Open interest increased by nearly 4'800 contracts over the last two sessions, indicating that it was speculative buying that sponsored the advance, while the trade was likely selling into it. Although the move may look impressive to a technical trader, since it was validated by higher volume and open interest, the trade doesn't seem to believe that there is any merit for higher prices at this point, based on what is happening in the cash market.

Other than China, which has been a decent buyer on recent dips, nearly all other markets have remained relatively quiet. There are simply too many problems with counterparty performance throughout the entire supply chain, from merchants all the way down to retailers, which need to get sorted out before anyone is seriously thinking about new business. Most firms don't even know what position they currently own, since so many contracts are in limbo.

This massive drop of over a dollar in less than 4 months has sent shockwaves through the entire industry and we estimate that damages from the non-performance of contracts could range in the hundreds of millions of dollars. In a way we are experiencing similar dynamics as during the financial crisis, with traders trying to de-risk and de-leverage their positions. Since the tight statistical situation of earlier this year lured most traders into operating from long positions, the sudden lack of bids in the physical world has made it very difficult to escape, which is why many traders have resorted to selling the futures market.

However, selling futures short at these low levels harbors a lot of dangers. It seems to have gone largely unnoticed by the market that the certified stock has dropped to just 15'174 bales this week, with nothing awaiting review. That's the lowest the certified stock has been since last November, when the bull market was gathering steam. We have long held the belief that the US will literally run out of cotton by the time new crop arrives and that the situation is even tighter than a year ago due to a smaller crop and higher forward commitments.

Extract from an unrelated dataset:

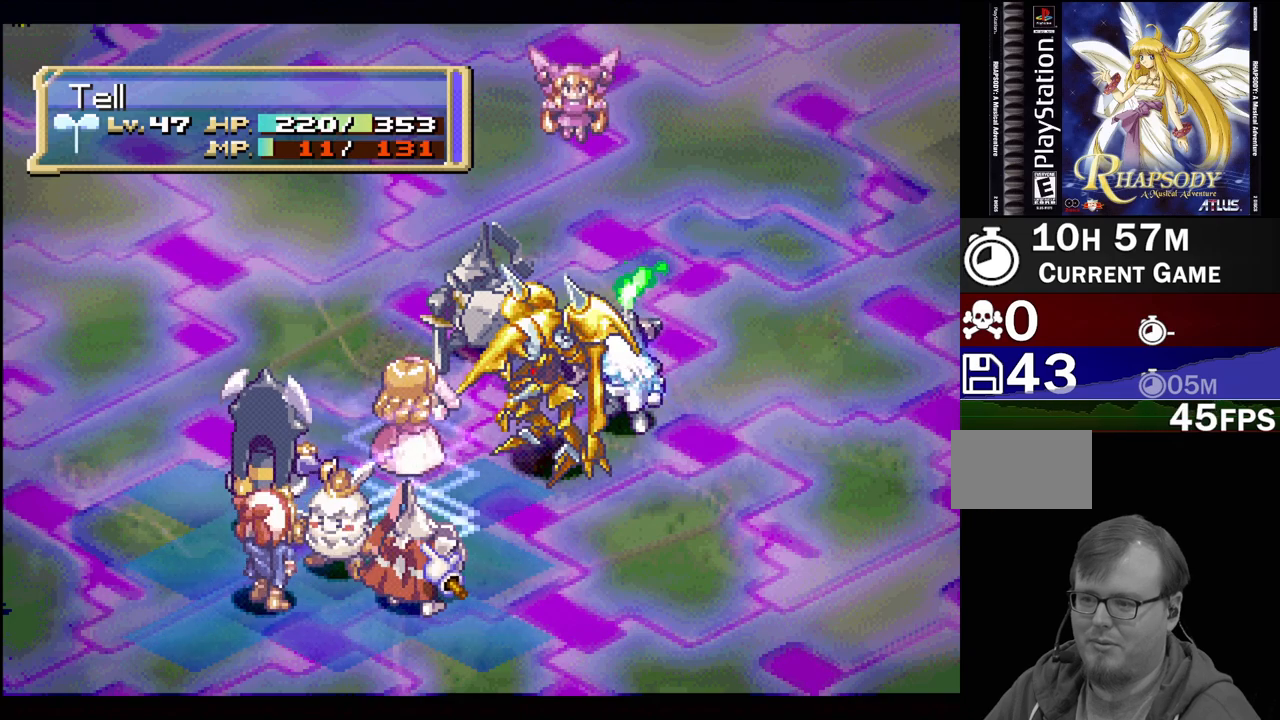
{"buttons": ["TRIANGLE"], "events": [[450, "TRIANGLE", "down"]]}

What's different this time is that the rest of the world will probably have enough cotton to prevent any mad rush, but that doesn't necessarily solve the problem of those who are short in the US.

Let's assume that the US is indeed going to run out of any physical inventory by some time in late October or early November. Let's further assume that basically all of the export commitments currently on the books were sold at prices higher than today's market. Since the crop is likely to arrive later than normal, we could therefore see a mad scramble by merchants to make their October, November and December shipments in time to avoid further problems with their clients. Other growths won't be available in sufficient quantities at that time to offer a viable alternative. To us it all adds up to a potentially explosive setup going into the December notice period. Those who are trying to 'hedge' their foreign growths long by shorting December at these low levels may therefore find themselves in an "out of the frying pan into the fire" situation.